How does the model actually perform the classification not knowing any of those. Below are the Params that are saved in the model:

{"class":"org.apache.spark.ml.classification.DecisionTreeClassificationModel"
"timestamp":1551207582648
"sparkVersion":"2.3.2"
"uid":"DecisionTreeClassifier_4ffc94d20f1ddb29f282"
"paramMap":{
"cacheNodeIds":false
"maxBins":32
"minInstancesPerNode":1
"predictionCol":"prediction"
"minInfoGain":0.0
"rawPredictionCol":"rawPrediction"
"featuresCol":"features"
"probabilityCol":"probability"
"checkpointInterval":10
"seed":956191873026065186
"impurity":"gini"
"maxMemoryInMB":256
"maxDepth":2
"labelCol":"indexed"
}
"numFeatures":1
"numClasses":2
}

Solution

  • By using treeWeights:

    treeWeights

    Return the weights for each tree

    New in version 1.5.0.

    So

    How does the model actually perform the classification not knowing any of those.

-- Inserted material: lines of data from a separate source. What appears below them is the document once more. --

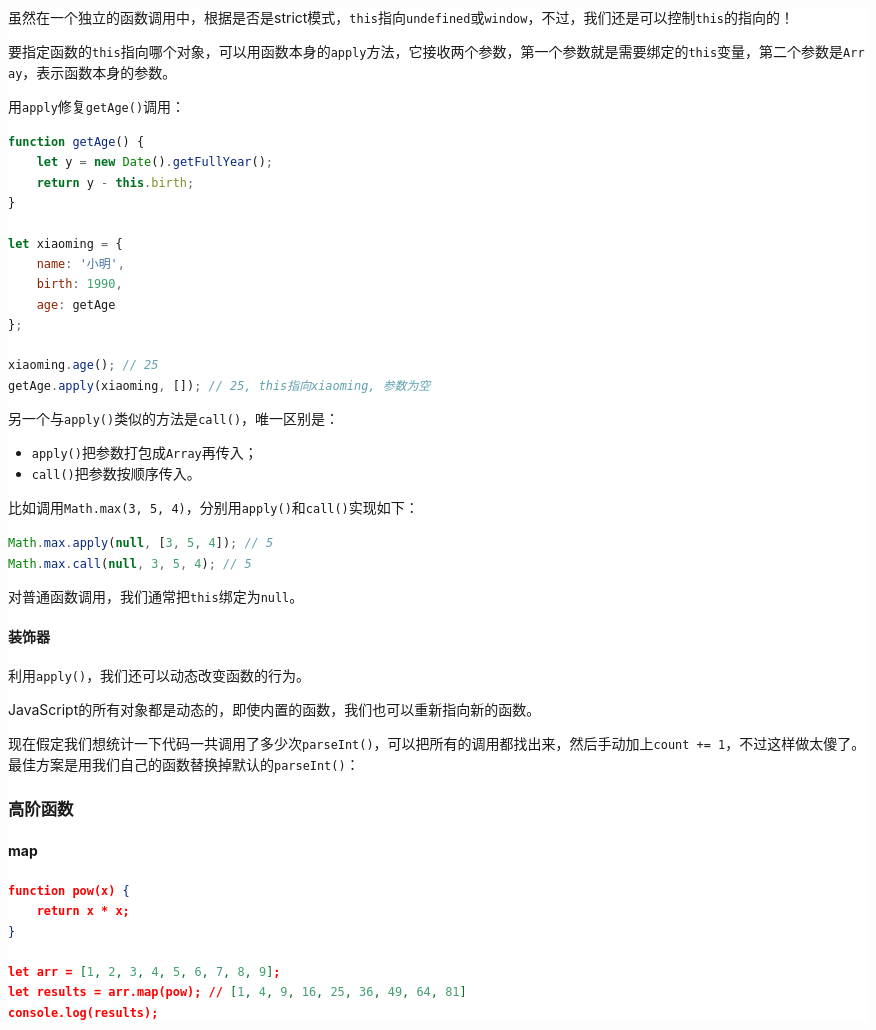 虽然在一个独立的函数调用中，根据是否是strict模式，`this`指向`undefined`或`window`，不过，我们还是可以控制`this`的指向的！

要指定函数的`this`指向哪个对象，可以用函数本身的`apply`方法，它接收两个参数，第一个参数就是需要绑定的`this`变量，第二个参数是`Array`，表示函数本身的参数。

用`apply`修复`getAge()`调用：

```javascript
function getAge() {
    let y = new Date().getFullYear();
    return y - this.birth;
}

let xiaoming = {
    name: '小明',
    birth: 1990,
    age: getAge
};

xiaoming.age(); // 25
getAge.apply(xiaoming, []); // 25, this指向xiaoming, 参数为空
```

另一个与`apply()`类似的方法是`call()`，唯一区别是：

- `apply()`把参数打包成`Array`再传入；
- `call()`把参数按顺序传入。

比如调用`Math.max(3, 5, 4)`，分别用`apply()`和`call()`实现如下：

```javascript
Math.max.apply(null, [3, 5, 4]); // 5
Math.max.call(null, 3, 5, 4); // 5
```

对普通函数调用，我们通常把`this`绑定为`null`。



#### 装饰器

利用`apply()`，我们还可以动态改变函数的行为。

JavaScript的所有对象都是动态的，即使内置的函数，我们也可以重新指向新的函数。

现在假定我们想统计一下代码一共调用了多少次`parseInt()`，可以把所有的调用都找出来，然后手动加上`count += 1`，不过这样做太傻了。最佳方案是用我们自己的函数替换掉默认的`parseInt()`：



### 高阶函数

#### map

```JSON
function pow(x) {
    return x * x;
}

let arr = [1, 2, 3, 4, 5, 6, 7, 8, 9];
let results = arr.map(pow); // [1, 4, 9, 16, 25, 36, 49, 64, 81]
console.log(results);

```
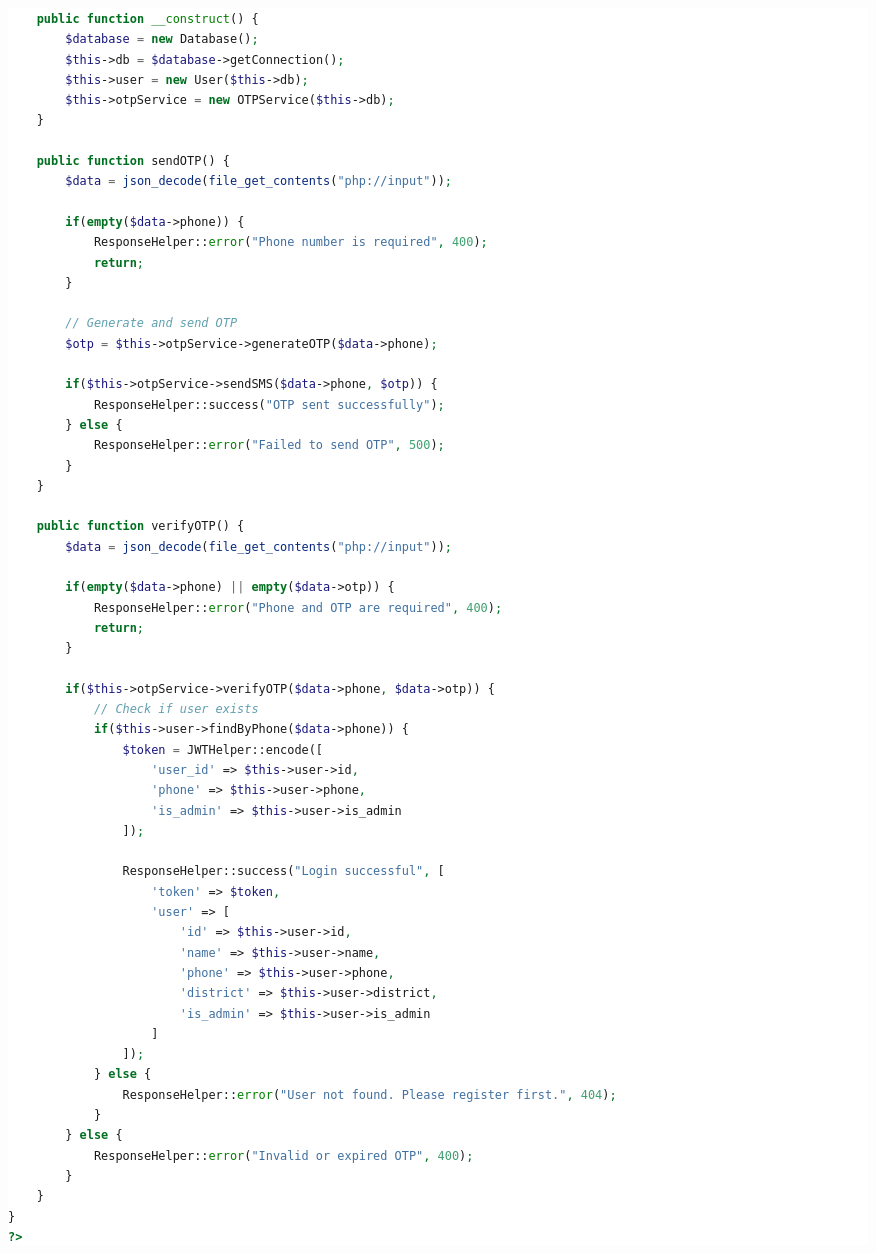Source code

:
 ```php
    public function __construct() {
        $database = new Database();
        $this->db = $database->getConnection();
        $this->user = new User($this->db);
        $this->otpService = new OTPService($this->db);
    }

    public function sendOTP() {
        $data = json_decode(file_get_contents("php://input"));
        
        if(empty($data->phone)) {
            ResponseHelper::error("Phone number is required", 400);
            return;
        }

        // Generate and send OTP
        $otp = $this->otpService->generateOTP($data->phone);
        
        if($this->otpService->sendSMS($data->phone, $otp)) {
            ResponseHelper::success("OTP sent successfully");
        } else {
            ResponseHelper::error("Failed to send OTP", 500);
        }
    }

    public function verifyOTP() {
        $data = json_decode(file_get_contents("php://input"));
        
        if(empty($data->phone) || empty($data->otp)) {
            ResponseHelper::error("Phone and OTP are required", 400);
            return;
        }

        if($this->otpService->verifyOTP($data->phone, $data->otp)) {
            // Check if user exists
            if($this->user->findByPhone($data->phone)) {
                $token = JWTHelper::encode([
                    'user_id' => $this->user->id,
                    'phone' => $this->user->phone,
                    'is_admin' => $this->user->is_admin
                ]);

                ResponseHelper::success("Login successful", [
                    'token' => $token,
                    'user' => [
                        'id' => $this->user->id,
                        'name' => $this->user->name,
                        'phone' => $this->user->phone,
                        'district' => $this->user->district,
                        'is_admin' => $this->user->is_admin
                    ]
                ]);
            } else {
                ResponseHelper::error("User not found. Please register first.", 404);
            }
        } else {
            ResponseHelper::error("Invalid or expired OTP", 400);
        }
    }
}
?>
```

    The weights are stored, just not as a part of the metadata. If you have model

    from pyspark.ml.classification import RandomForestClassificationModel
    
    model: RandomForestClassificationModel = ...
    

    and save it to disk

    path: str = ...
    
    model.save(path)
    

    you'll see that the writer creates treesMetadata subdirectory. If you load the content (default writer uses Parquet):

    import os
    
    trees_metadata = spark.read.parquet(os.path.join(path, "treesMetadata"))
    

    you'll see following structure:

    trees_metadata.printSchema()
    
    root
     |-- treeID: integer (nullable = true)
     |-- metadata: string (nullable = true)
     |-- weights: double (nullable = true)
    

    where weights column contains the weight of tree identified by treeID.

    Similarly node data is stored in the data subdirectory (see for example Extract and Visualize Model Trees from Sparklyr):

    spark.read.parquet(os.path.join(path, "data")).printSchema()     
    
    root
     |-- id: integer (nullable = true)
     |-- prediction: double (nullable = true)
     |-- impurity: double (nullable = true)
     |-- impurityStats: array (nullable = true)
     |    |-- element: double (containsNull = true)
     |-- gain: double (nullable = true)
     |-- leftChild: integer (nullable = true)
     |-- rightChild: integer (nullable = true)
     |-- split: struct (nullable = true)
     |    |-- featureIndex: integer (nullable = true)
     |    |-- leftCategoriesOrThreshold: array (nullable = true)
     |    |    |-- element: double (containsNull = true)
     |    |-- numCategories: integer (nullable = true)
    

    Equivalent information (minus tree data and tree weights) is available for DecisionTreeClassificationModel as well.